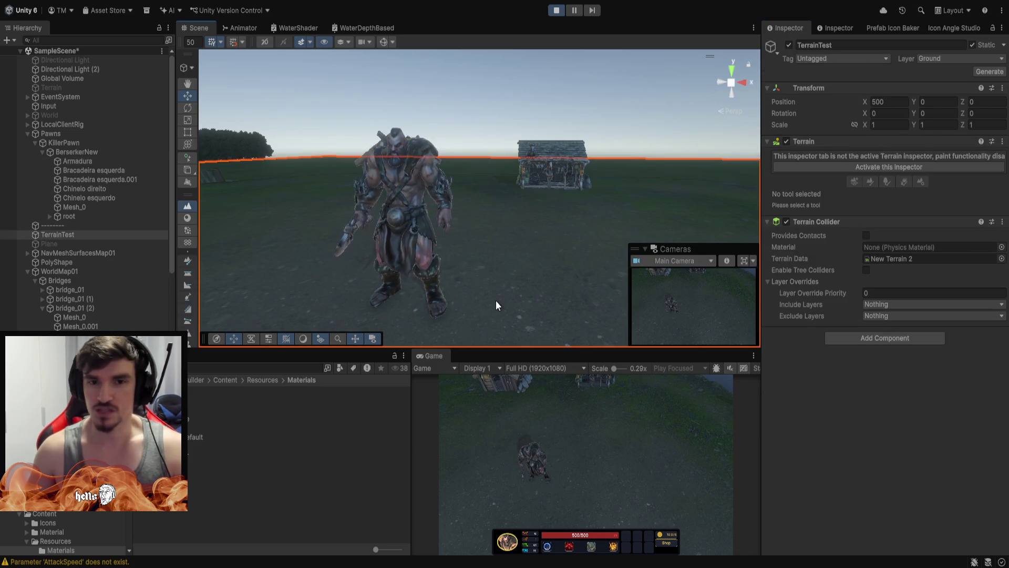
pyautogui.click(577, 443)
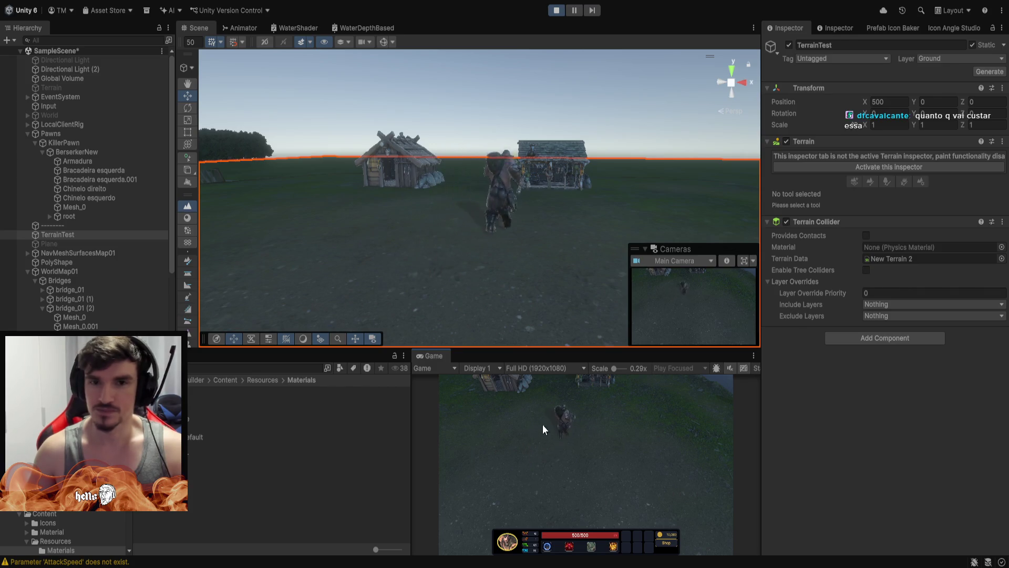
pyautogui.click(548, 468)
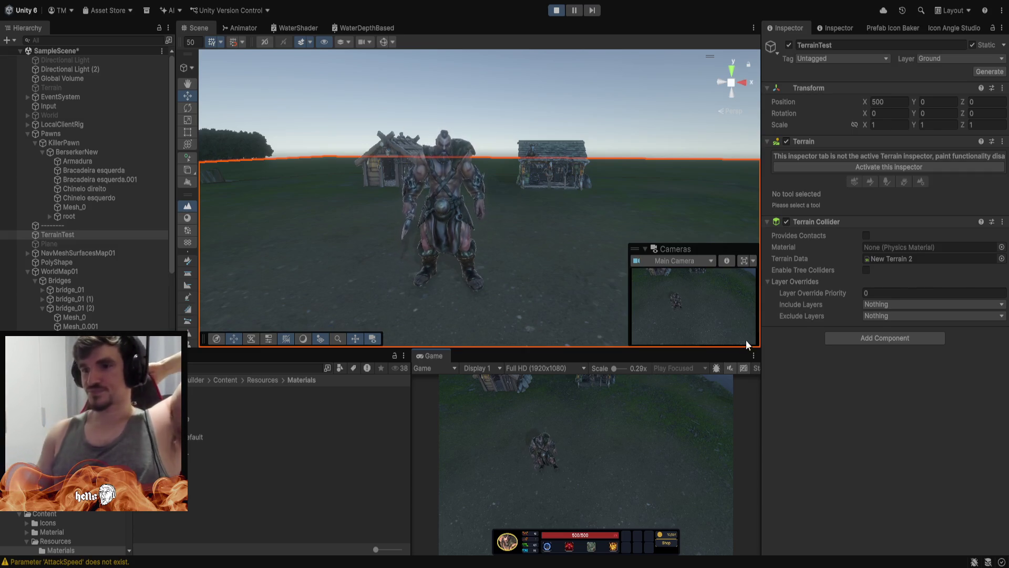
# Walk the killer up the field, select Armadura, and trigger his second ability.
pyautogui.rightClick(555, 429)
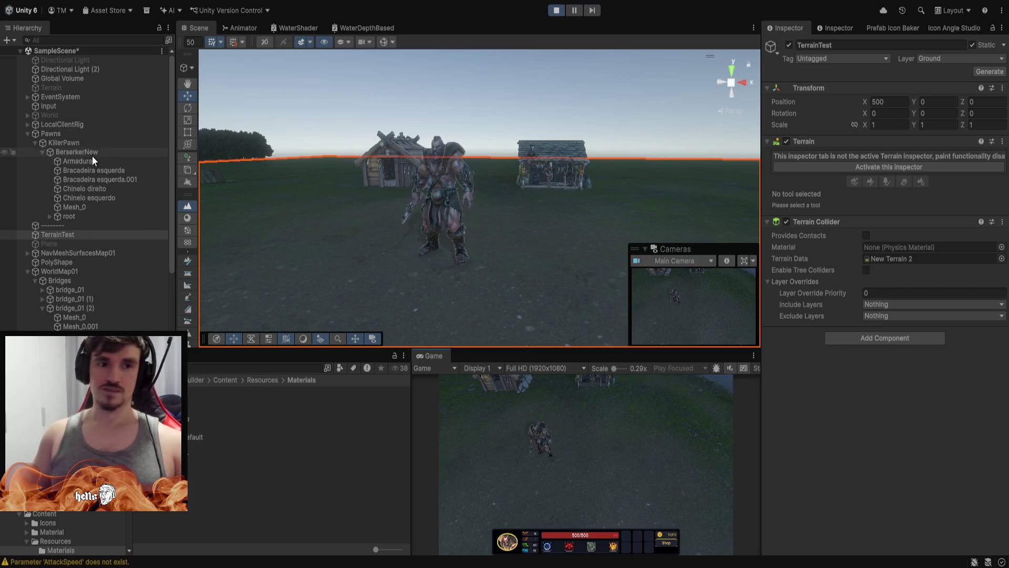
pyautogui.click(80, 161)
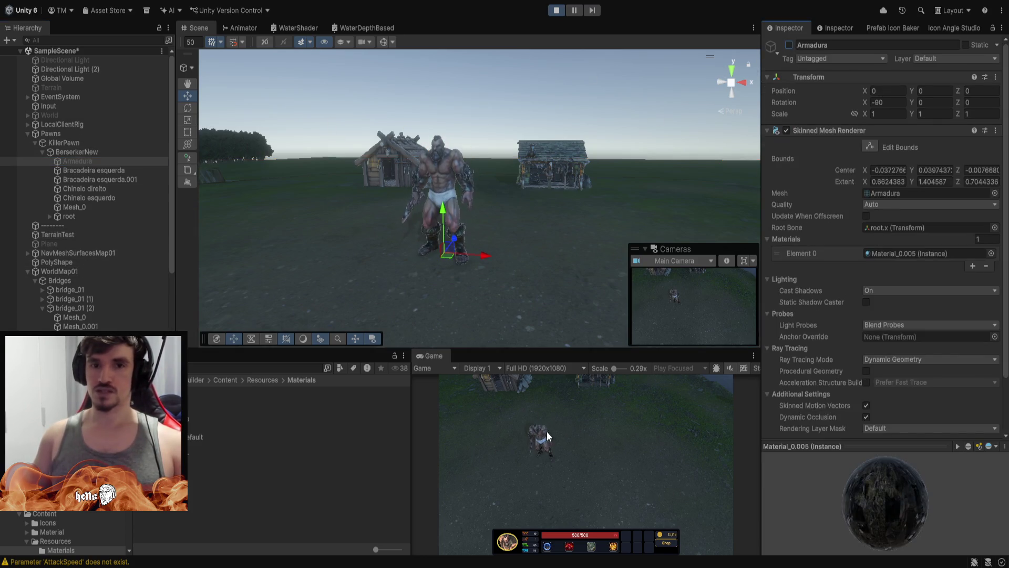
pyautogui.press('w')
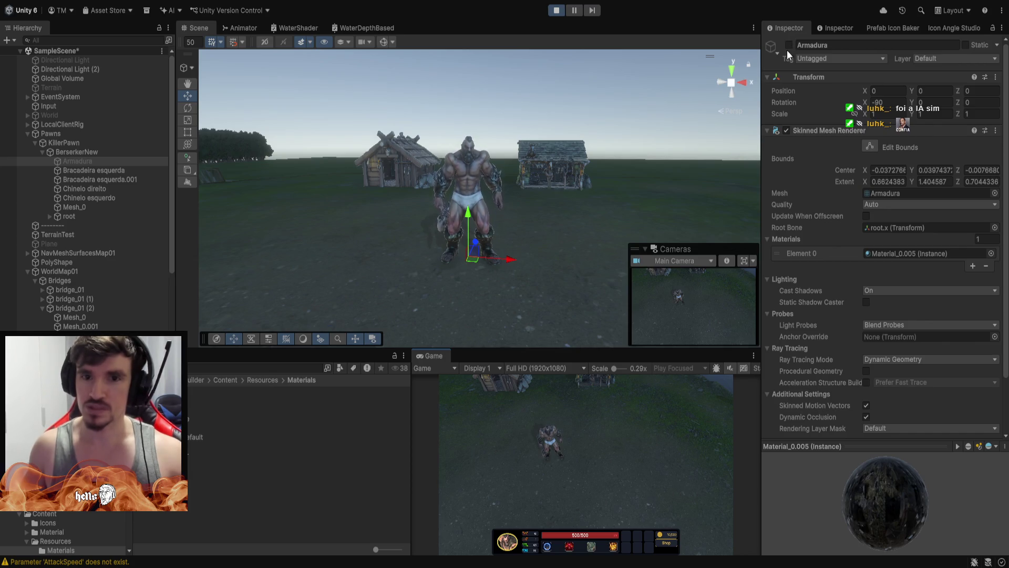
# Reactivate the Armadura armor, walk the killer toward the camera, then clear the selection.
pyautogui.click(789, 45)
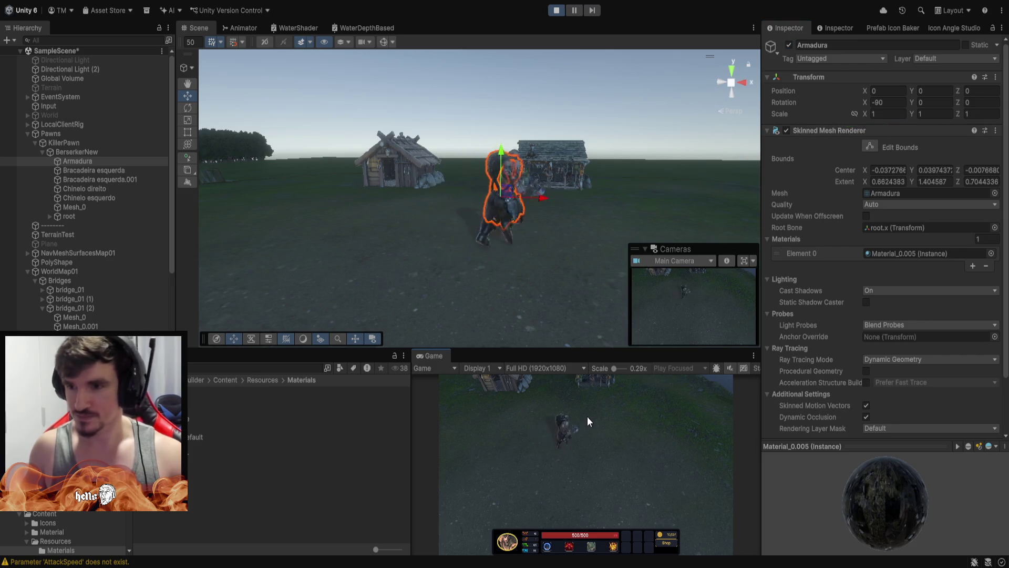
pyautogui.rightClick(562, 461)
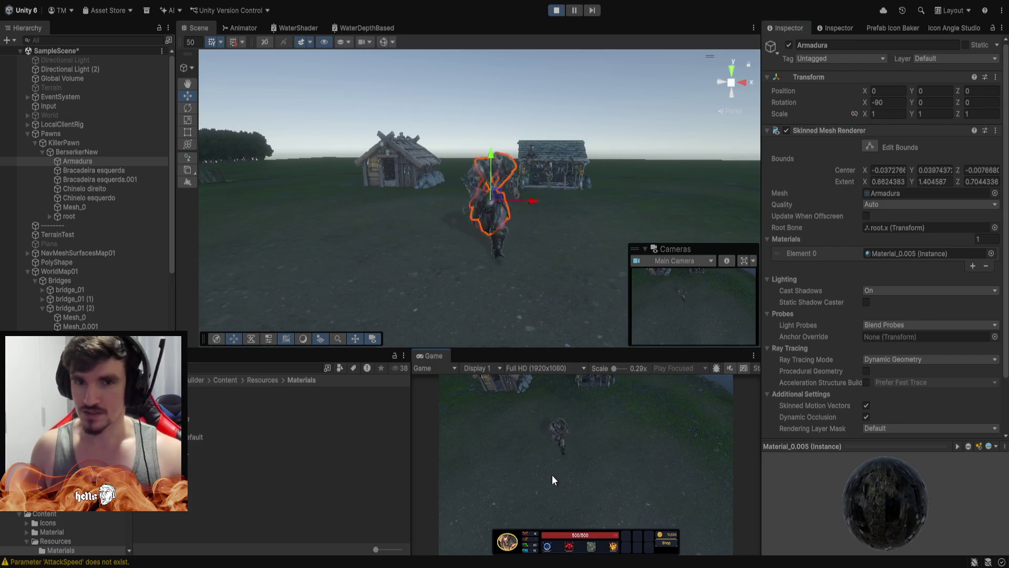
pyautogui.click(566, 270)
....
Your answer must be every record above, word for word, with no pictures.

- [Result for this exercise]
pyautogui.click(577, 443)
pyautogui.click(548, 468)
# Walk the killer up the field, select Armadura, and trigger his second ability.
pyautogui.rightClick(555, 429)
pyautogui.click(80, 161)
pyautogui.press('w')
# Reactivate the Armadura armor, walk the killer toward the camera, then clear the selection.
pyautogui.click(789, 45)
pyautogui.rightClick(562, 461)
pyautogui.click(566, 270)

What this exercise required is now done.